Is it Macho Man Randy Savage or is it deep in the cosmos with theoretical bit-by-bit engineering of artificial body intelligence?
Yes, change it up and do some different things from time to time, but I ask what is our job as strength and conditioning coaches?

- What about extra competitions to get more work out of athletes or a tough Navy SEAL evolution, or worse yet, knee-jerk reactions to a substandard season putting athletes in harmful situations? While at the same time we are worried about measuring an athlete's readiness on expensive devices, soft-tissue therapy, supplementation, physical therapy exercises, and on and on.

(You can train insanely hard, while still adhering to well-grounded scientific principles; namely progressive overload... as I was personally told this by the legendary Bulgarian weightlifting coach Ivan Abadjiev in Kansas City this past week)

College strength and conditioning is as ADHD as many of our athletes; do more, do it all and always change. Not much concern over better. I am not so sure different is always better. Maybe part of strength and conditioning coaches jobs are to babysit? Recruit big and keep them entertained and happy... I don't know (sigh)...

I see many programs just doing 'things' and saying "we do that". Great, what is it doing for your athletes? I get it, if they are having fun, they may work hard, but again... what is the goal? I think we need to be real with ourselves.

- Something I always wonder: How would John Wooden do it if he were a strength and conditioning coach?

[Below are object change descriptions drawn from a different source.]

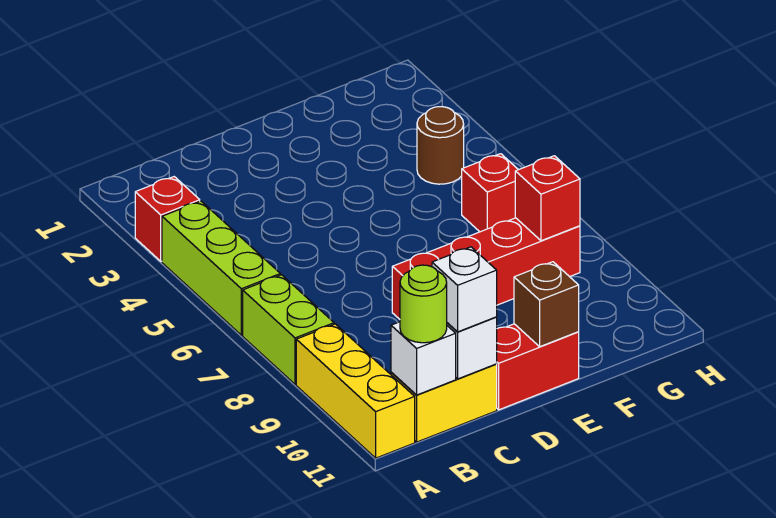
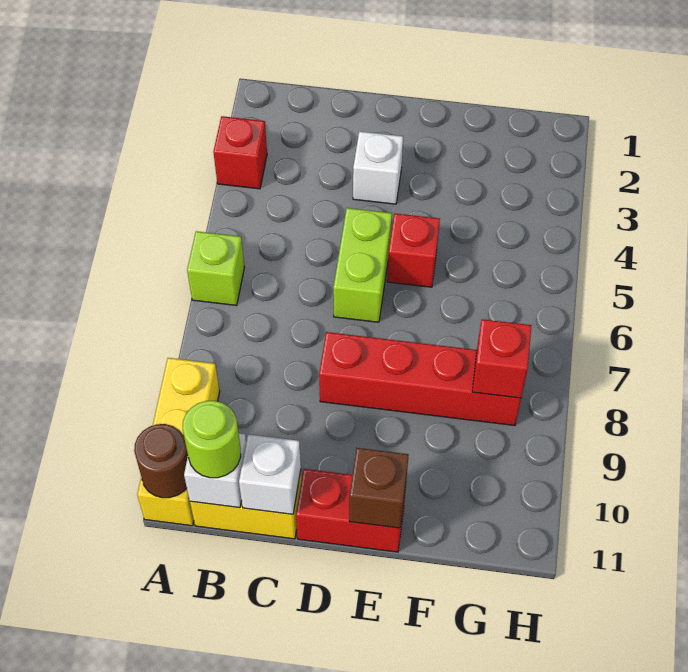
lime brick A4:A6 level 1 -> lime brick A6 level 1
lime brick A7:A8 level 1 -> lime brick D5:D6 level 1
white brick C11 level 3 -> white brick D3 level 1
brown round brick G4 level 1 -> brown round brick A11 level 2
red brick G6 level 1 -> red brick E5 level 1

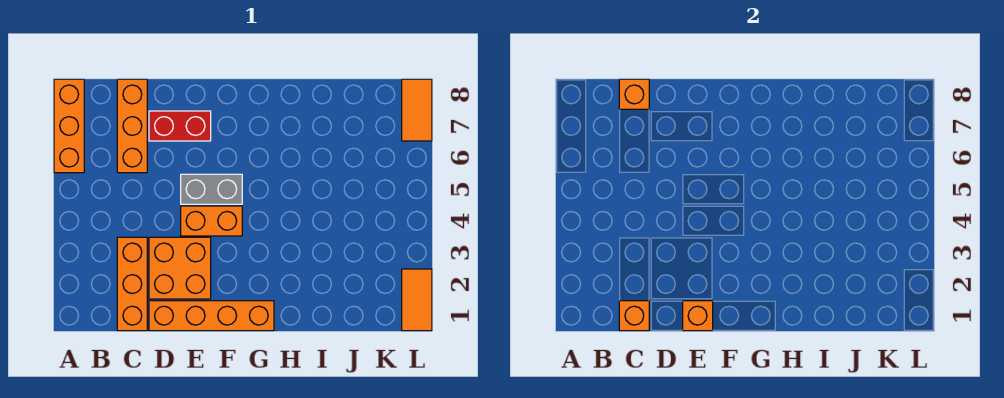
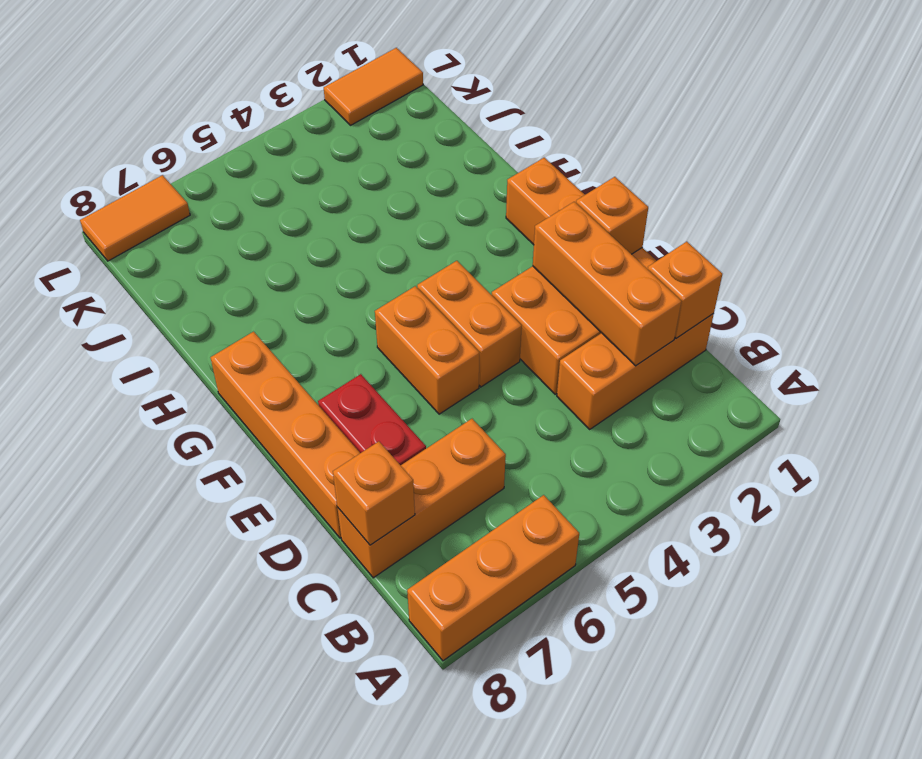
none -> orange brick C2:E2 level 2
none -> orange brick D8:G8 level 1
grey brick E5:F5 level 1 -> orange brick E5:F5 level 1

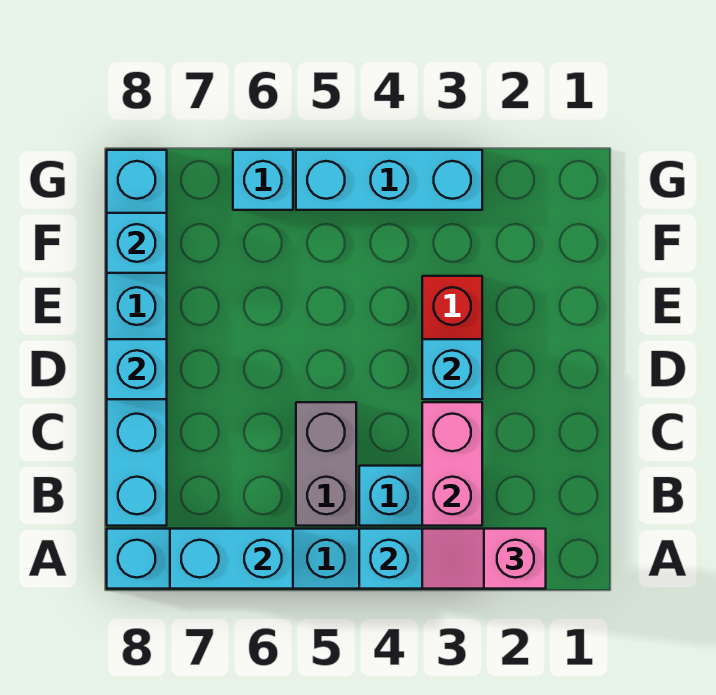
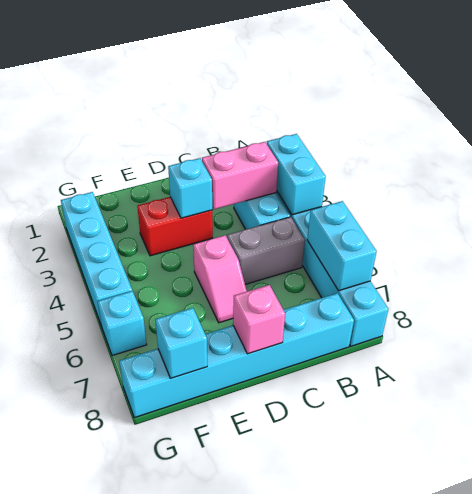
pink slope A2:A3 level 3 top 2 -> pink slope D5:D6 level 1 top 5
cyan brick D8 level 2 -> pink brick D8 level 2
cyan brick G3:G5 level 1 -> cyan brick G2:G5 level 1

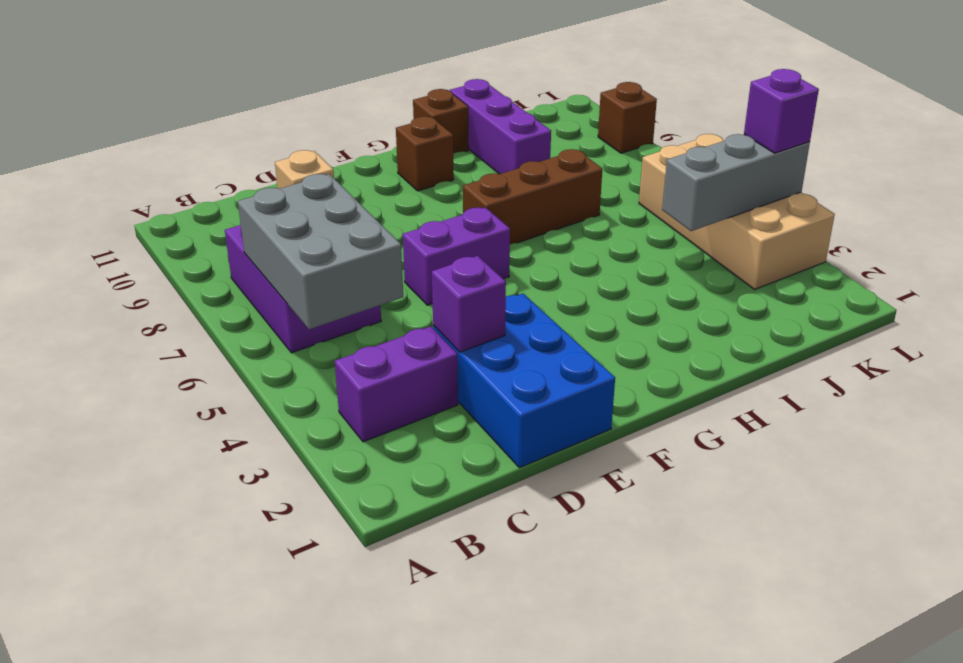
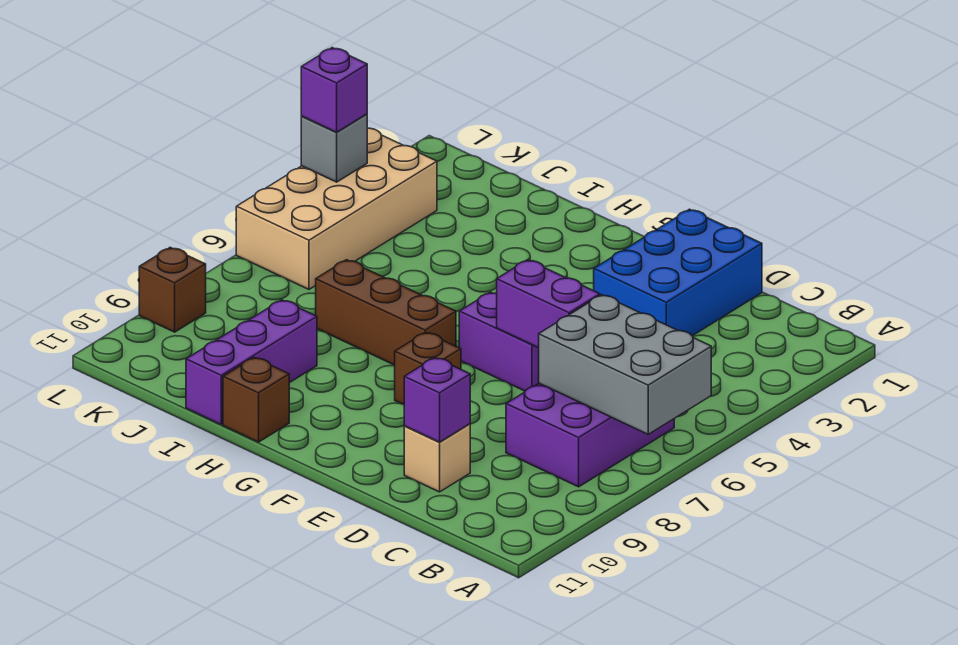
purple brick B3:C3 level 1 -> purple brick D6:E6 level 2
grey brick B5:C7 level 2 -> grey brick A6:C7 level 2
purple brick D3 level 2 -> purple brick D10 level 2
brown brick G10 level 1 -> brown brick F8 level 1
grey brick J4:L4 level 2 -> grey brick L4 level 2

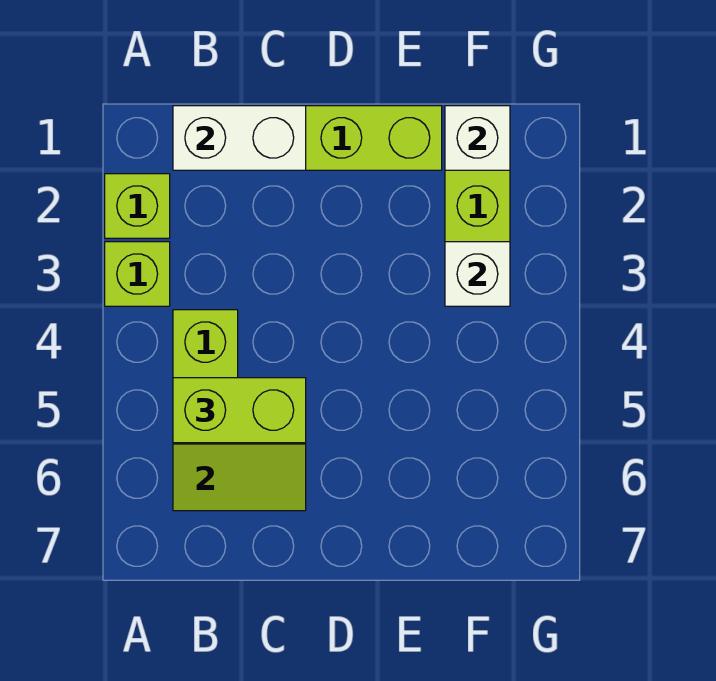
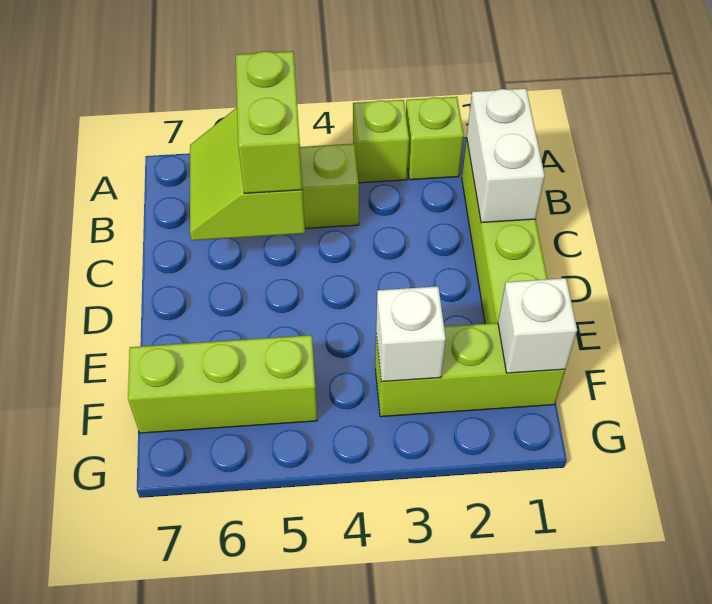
none -> lime brick F5:F7 level 1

Sorry to have such a negative tone on much this but I have thoughts and questions regarding the profession I am in. I know there are quite a few good coaches out there doing a nice job, but too often the face of collegiate strength and conditioning goes to the coaches at the 'big time' schools where videos present a montage of WWE displays, methods that are questionable, lousy technique or worse yet, no or little attempt at trying to coach technique to be better.

I have more questions than answers, and by no means am doing it perfect. I would really appreciate others to chime in on the subject; agree or disagree.



Jared said...

Well said.

The worst part is this is the stuff that is being seen by people (our athletes, our athletic directors and head coaches who hire, the general public, etc).

Carl said...

Worse than that the new coaches (sometimes former athletes) start mimicking the "come on hoss! Get it" and other nonsense.

Dustin.S said...

Not being at the college level the biggest issue I run into with this is parents and youth coaches see it on the Internet or t.v. and now this is how they think there 13 year old kid should be training. .

Anonymous said...

On a side note, it is great if they get there athletes to work hard, but what good is working hard with shitty technique or worthless exercises????

Jim said...

I get on the web alot to follow various blogs and such, and to be honest your blog is one of my favorites. You hit so many valid points in your last post, that it made my day. I have seen this trend first hand and it amazes me that many in this field consider what they are doing with college athletes to be "elite". The level of athletic skill and POTENTIAL doesn't validate you as being an elite coach. Many of these athletes succeed DESPITE the programming and methods being used currently. Keep doing what you're doing...

Vern Gambetta said...

Spot on! Great post, you really nailed. Great to see a young coach who is willing to question and go against the flow.

Aaron Schwenzfeier said...

Thanks for the comments... the world we live in...

I appreciate the kind words Jim; you are exactly right in that many athletes can and do achieve some level of success despite methods, programming, and coaching.